• [Quellenauszug]:

━━━━━━━━━━

Netflix gehört zu den größten Streaming-Plattformen. | © Rolf Vennenbernd/dpa

23.05.2025 | 23.05.2025, 05:00

Das Landgericht Köln hat mit einem Urteil gegen den Streamingdienst Netflix Begehrlichkeiten auf breiter Front geweckt. Die Richter sahen es als erwiesen an, dass Netflix die Preise gegenüber einem Kläger unrechtmäßig erhöht hat. Er soll deshalb rund 200 Euro zurückerstattet bekommen (Az.: 6 S 114/23, LG Köln, Urteil vom 15.05.2025).

Nun kursieren zahlreiche Musterschreiben im Internet, mit denen auch andere Kunden eine Erstattung einfordern können. So hat etwa die Stiftung Warentest ein Musterschreiben aufgesetzt, aber auch die Anwaltskanzlei WBS Law, die den Fall am Landgericht Köln gewonnen hatte.

Ob Netflix-Kunden mit dem Musterschreiben tatsächlich Geld zurückbekommen, ist allerdings fraglich. „Es lässt sich schwer einschätzen, wie Netflix reagiert, wenn nun alle Kundinnen und Kunden die Rückerstattung von zu viel gezahlten Beiträgen verlangen“, sagt Erol Burak Tergek von der Verbraucherzentrale Nordrhein-Westfalen. Der Experte für Telekommunikationsrecht verweist darauf, dass es sich bei dem Gerichtsurteil um eine Einzelfallentscheidung handelt, „die keine Auswirkungen auf andere Kundinnen und Kunden hat und daher nicht automatisch zu einem Anspruch auf Rückerstattung führt.“ Trotzdem empfiehlt er, gegen Netflix vorzugehen, wenn für eine Preiserhöhung die vertragliche Grundlage gefehlt hat.

━━━━━━━━━━

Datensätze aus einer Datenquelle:

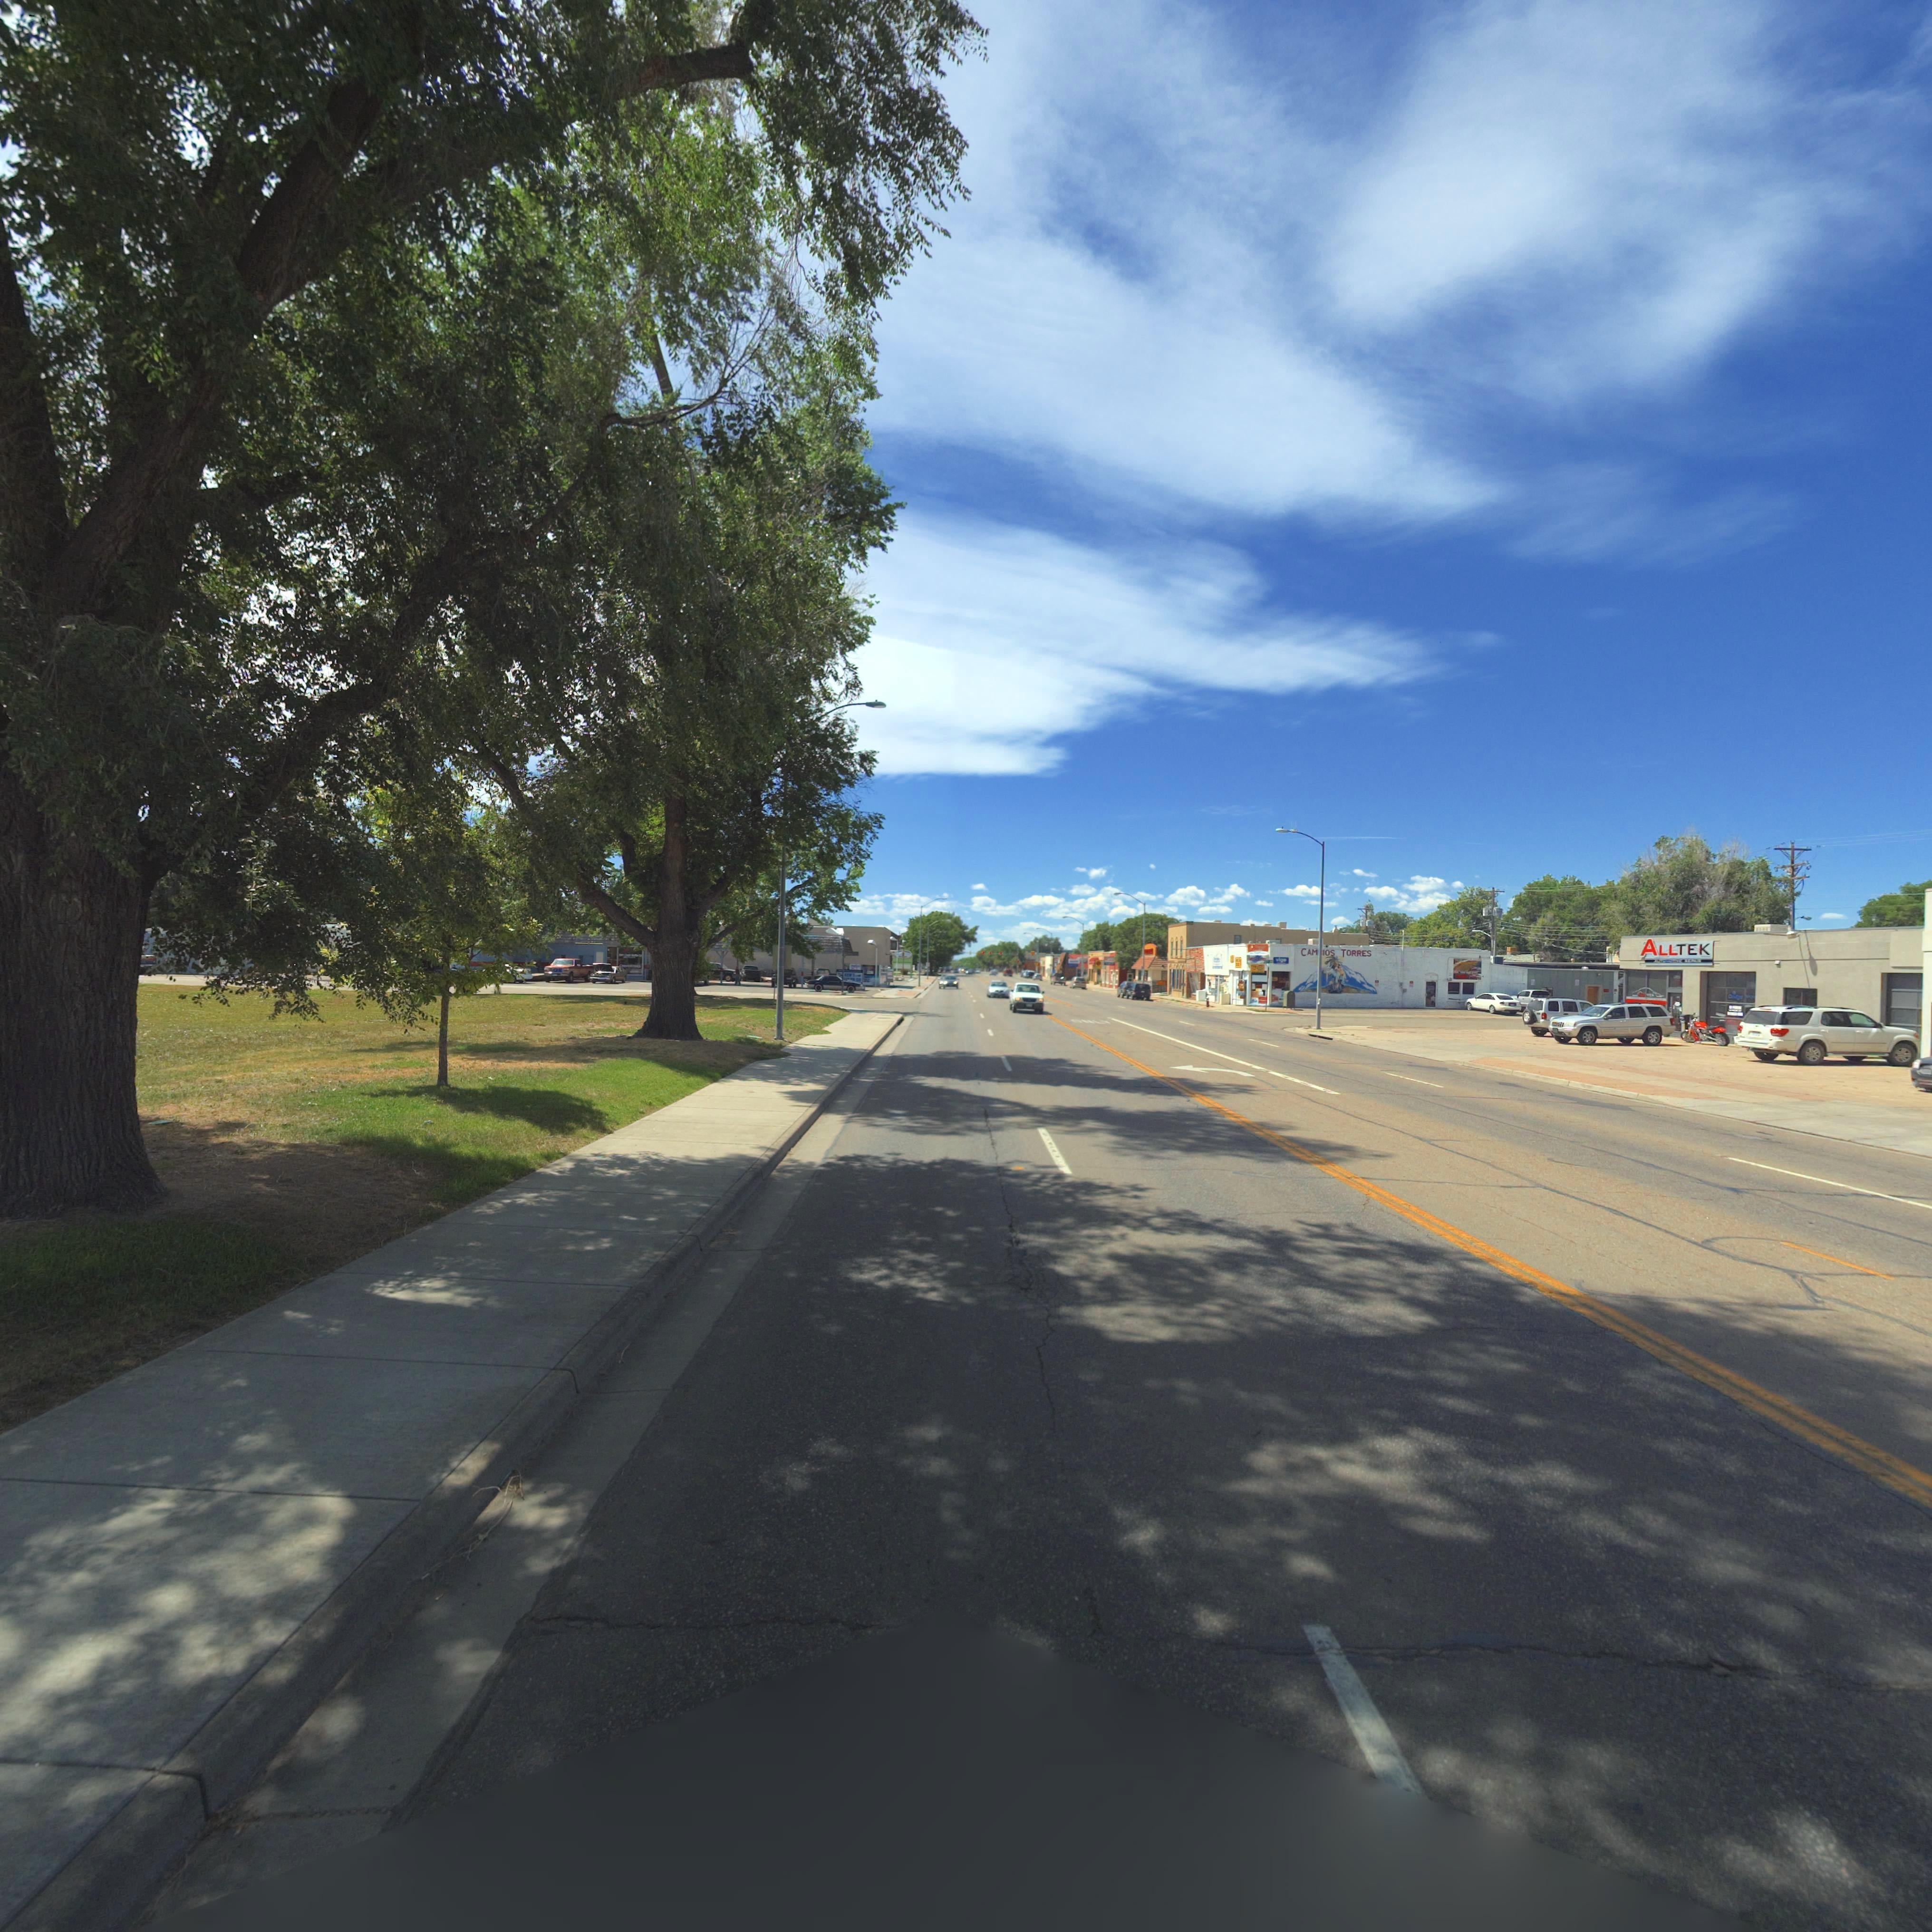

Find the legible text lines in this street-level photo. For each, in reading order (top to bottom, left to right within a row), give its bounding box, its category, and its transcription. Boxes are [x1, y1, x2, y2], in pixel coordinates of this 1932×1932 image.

[1300, 947, 1372, 958] BusinessName: CAM*IOS TORRES
[1639, 938, 1710, 956] BusinessName: ALLTEK
[844, 973, 855, 977] BusinessName: KEN'S
[856, 977, 860, 982] BusinessName: CO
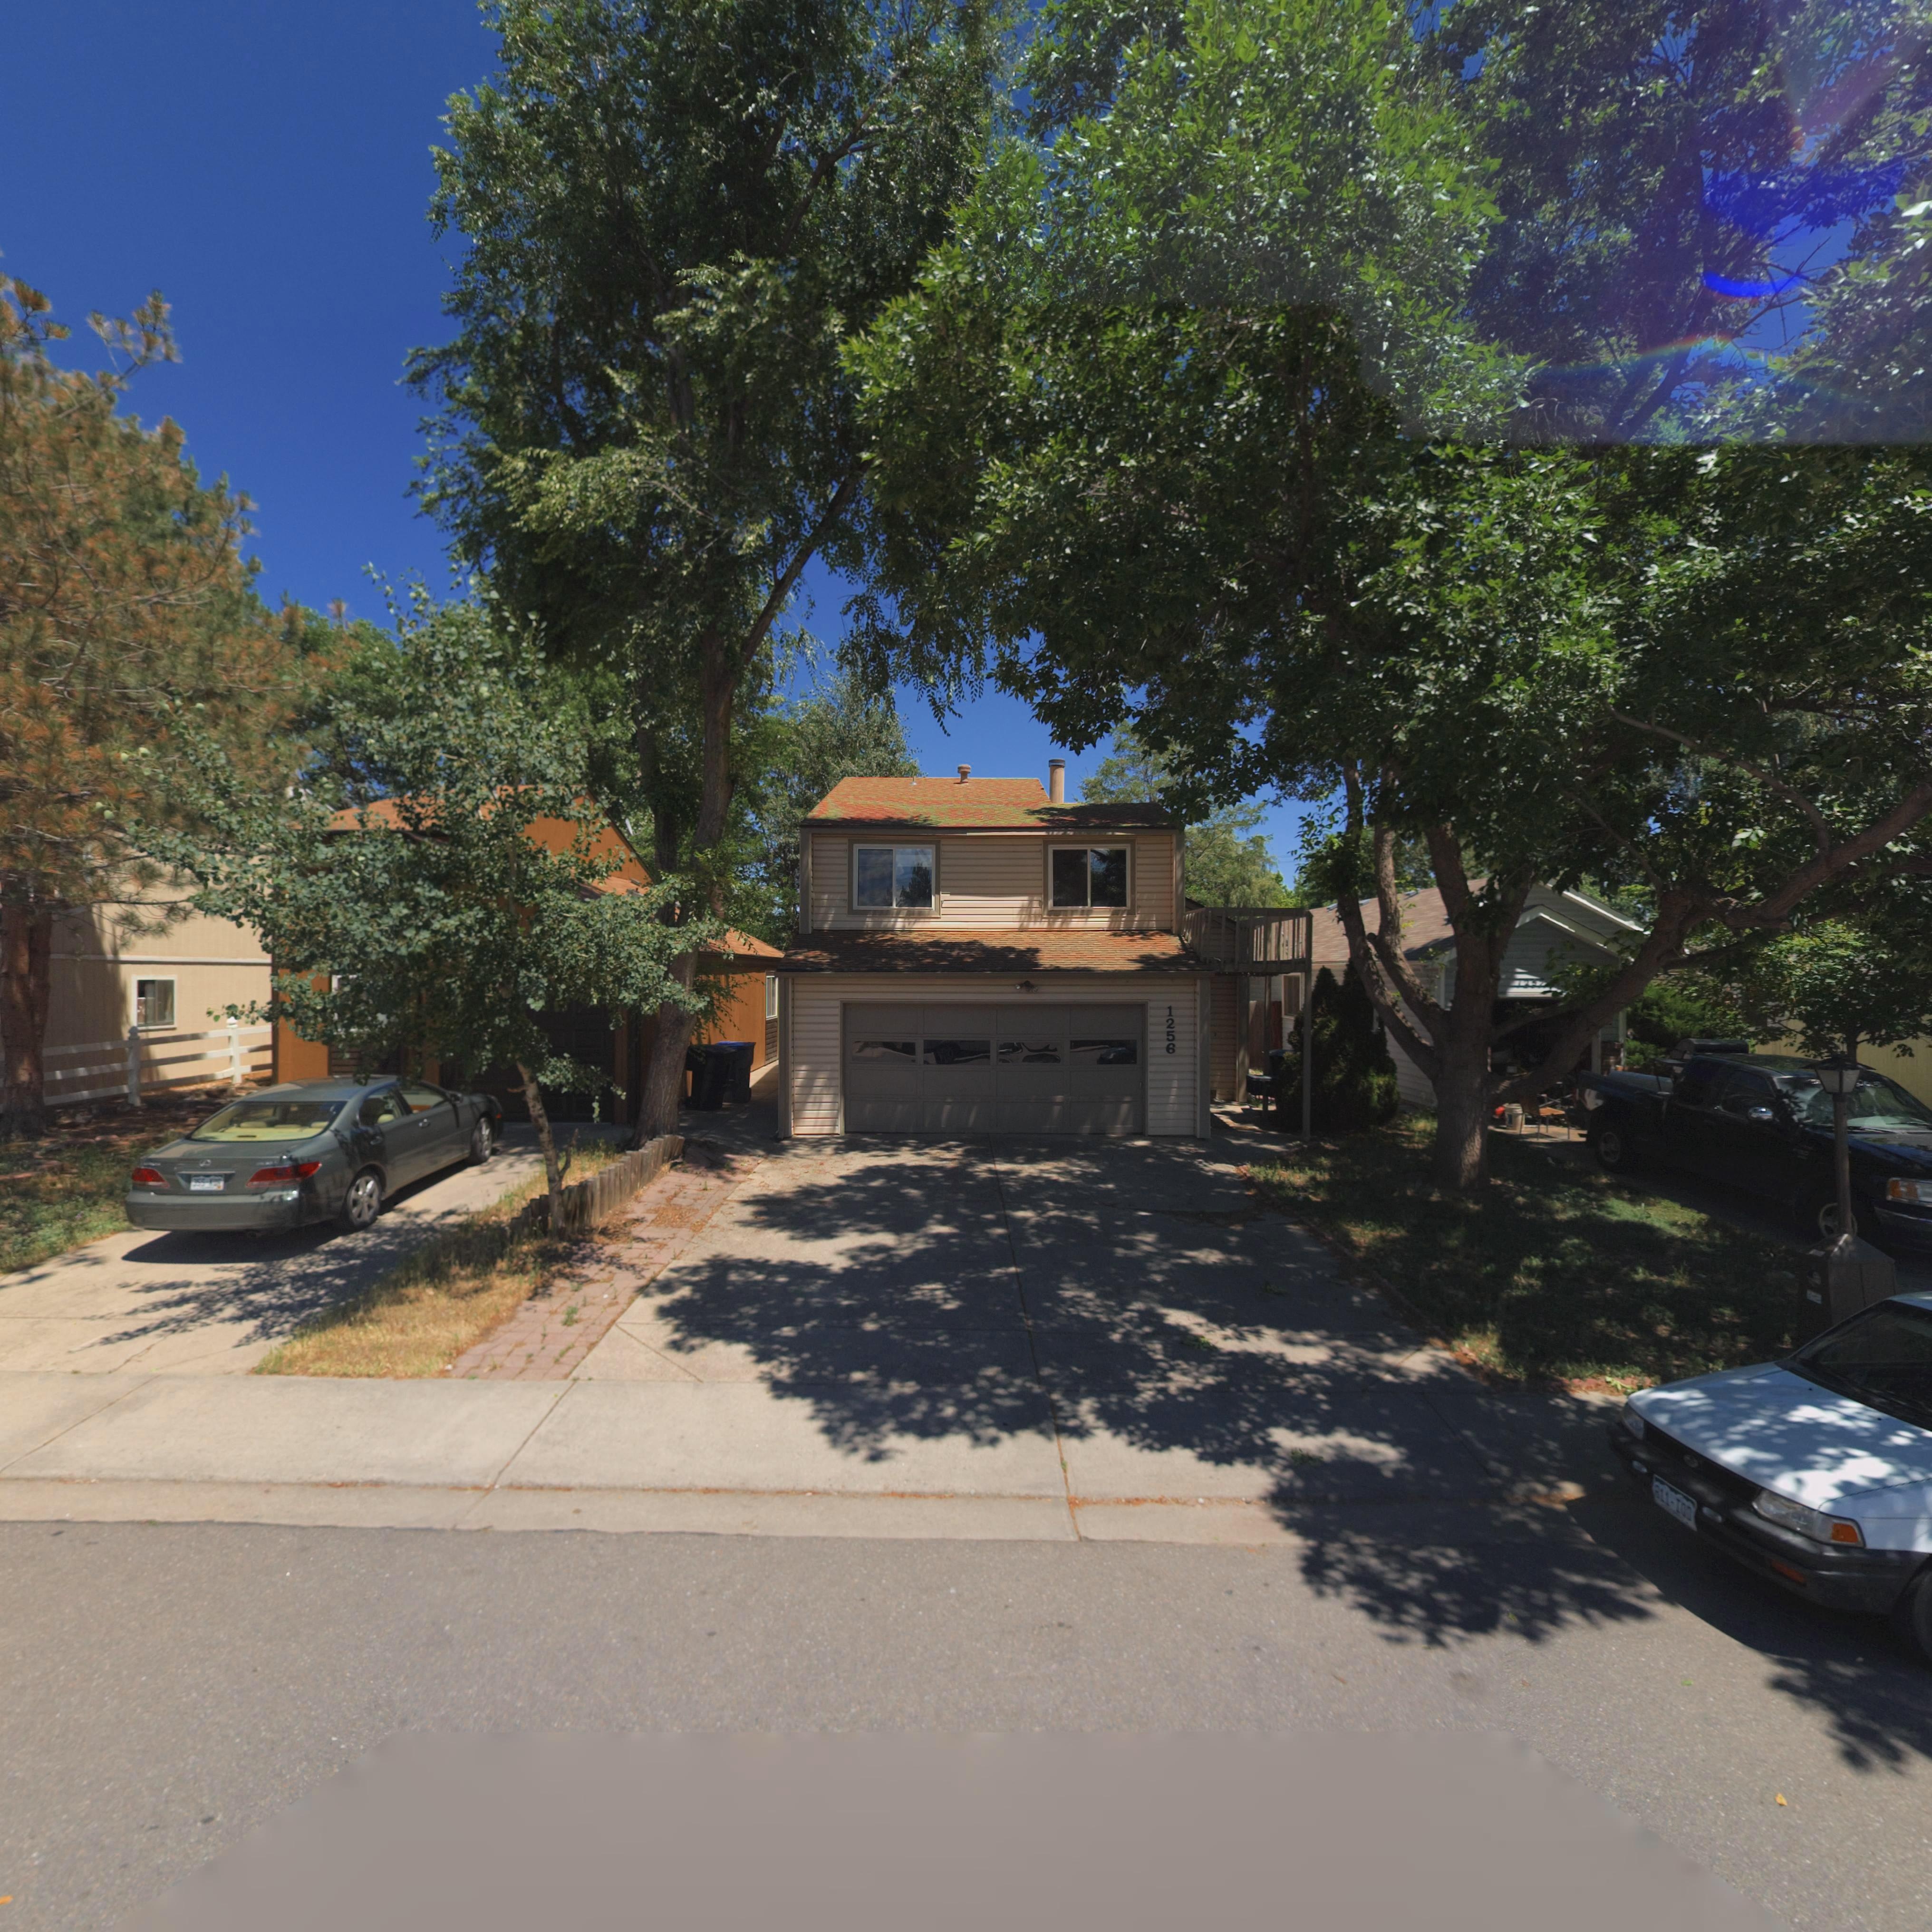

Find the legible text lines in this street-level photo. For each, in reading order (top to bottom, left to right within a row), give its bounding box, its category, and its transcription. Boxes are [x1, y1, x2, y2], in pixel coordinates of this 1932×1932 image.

━━━━━━━━━━

• [Arbeitsauftrag]: Extrahiere den gesamten Quellenauszug zum Netflix-Urteil Wort für Wort und ohne Änderungen. Die Datensätze stehen in keinem Zusammenhang mit dem Quellenauszug.

• [Lösung]:
Netflix gehört zu den größten Streaming-Plattformen. | © Rolf Vennenbernd/dpa

23.05.2025 | 23.05.2025, 05:00

Das Landgericht Köln hat mit einem Urteil gegen den Streamingdienst Netflix Begehrlichkeiten auf breiter Front geweckt. Die Richter sahen es als erwiesen an, dass Netflix die Preise gegenüber einem Kläger unrechtmäßig erhöht hat. Er soll deshalb rund 200 Euro zurückerstattet bekommen (Az.: 6 S 114/23, LG Köln, Urteil vom 15.05.2025).

Nun kursieren zahlreiche Musterschreiben im Internet, mit denen auch andere Kunden eine Erstattung einfordern können. So hat etwa die Stiftung Warentest ein Musterschreiben aufgesetzt, aber auch die Anwaltskanzlei WBS Law, die den Fall am Landgericht Köln gewonnen hatte.

Ob Netflix-Kunden mit dem Musterschreiben tatsächlich Geld zurückbekommen, ist allerdings fraglich. „Es lässt sich schwer einschätzen, wie Netflix reagiert, wenn nun alle Kundinnen und Kunden die Rückerstattung von zu viel gezahlten Beiträgen verlangen“, sagt Erol Burak Tergek von der Verbraucherzentrale Nordrhein-Westfalen. Der Experte für Telekommunikationsrecht verweist darauf, dass es sich bei dem Gerichtsurteil um eine Einzelfallentscheidung handelt, „die keine Auswirkungen auf andere Kundinnen und Kunden hat und daher nicht automatisch zu einem Anspruch auf Rückerstattung führt.“ Trotzdem empfiehlt er, gegen Netflix vorzugehen, wenn für eine Preiserhöhung die vertragliche Grundlage gefehlt hat.